»»
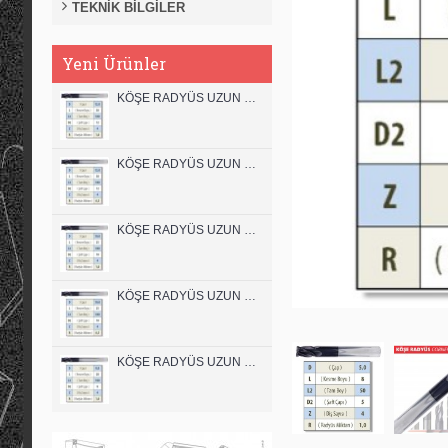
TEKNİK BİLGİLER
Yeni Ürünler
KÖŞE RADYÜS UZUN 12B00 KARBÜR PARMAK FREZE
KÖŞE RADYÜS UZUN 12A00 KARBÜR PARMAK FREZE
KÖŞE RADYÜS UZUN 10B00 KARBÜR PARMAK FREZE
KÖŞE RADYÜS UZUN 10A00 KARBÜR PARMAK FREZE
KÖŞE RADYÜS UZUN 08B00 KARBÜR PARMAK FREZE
««
»»
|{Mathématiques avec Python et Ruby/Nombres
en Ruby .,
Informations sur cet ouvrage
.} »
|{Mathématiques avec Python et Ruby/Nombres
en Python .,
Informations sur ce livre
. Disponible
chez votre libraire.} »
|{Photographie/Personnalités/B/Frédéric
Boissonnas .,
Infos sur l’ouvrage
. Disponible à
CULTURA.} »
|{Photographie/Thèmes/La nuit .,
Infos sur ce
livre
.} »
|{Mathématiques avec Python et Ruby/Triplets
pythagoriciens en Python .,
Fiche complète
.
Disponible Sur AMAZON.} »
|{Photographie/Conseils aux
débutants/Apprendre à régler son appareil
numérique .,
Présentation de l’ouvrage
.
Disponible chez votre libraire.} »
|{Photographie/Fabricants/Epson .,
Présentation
««
»»
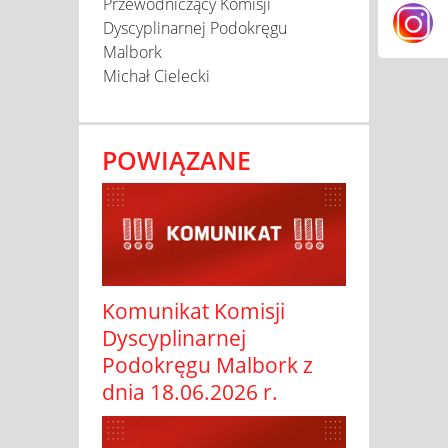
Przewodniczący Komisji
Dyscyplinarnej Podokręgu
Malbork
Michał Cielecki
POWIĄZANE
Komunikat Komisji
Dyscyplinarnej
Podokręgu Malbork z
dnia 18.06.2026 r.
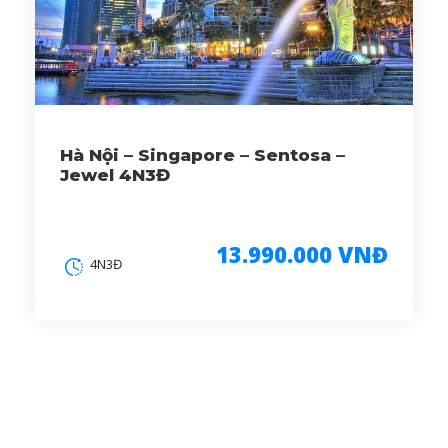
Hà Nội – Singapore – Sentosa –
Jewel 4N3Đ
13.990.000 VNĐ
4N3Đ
««
#### Instructions for the task:
Reproduce only the lines above, starting at the line with "TEKNİK BİLGİLER" and ending at the line with "KÖŞE RADYÜS UZUN 08B00 KARBÜR PARMAK FREZE", exactly as written.

#### Exercise answer:
TEKNİK BİLGİLER
Yeni Ürünler
KÖŞE RADYÜS UZUN 12B00 KARBÜR PARMAK FREZE
KÖŞE RADYÜS UZUN 12A00 KARBÜR PARMAK FREZE
KÖŞE RADYÜS UZUN 10B00 KARBÜR PARMAK FREZE
KÖŞE RADYÜS UZUN 10A00 KARBÜR PARMAK FREZE
KÖŞE RADYÜS UZUN 08B00 KARBÜR PARMAK FREZE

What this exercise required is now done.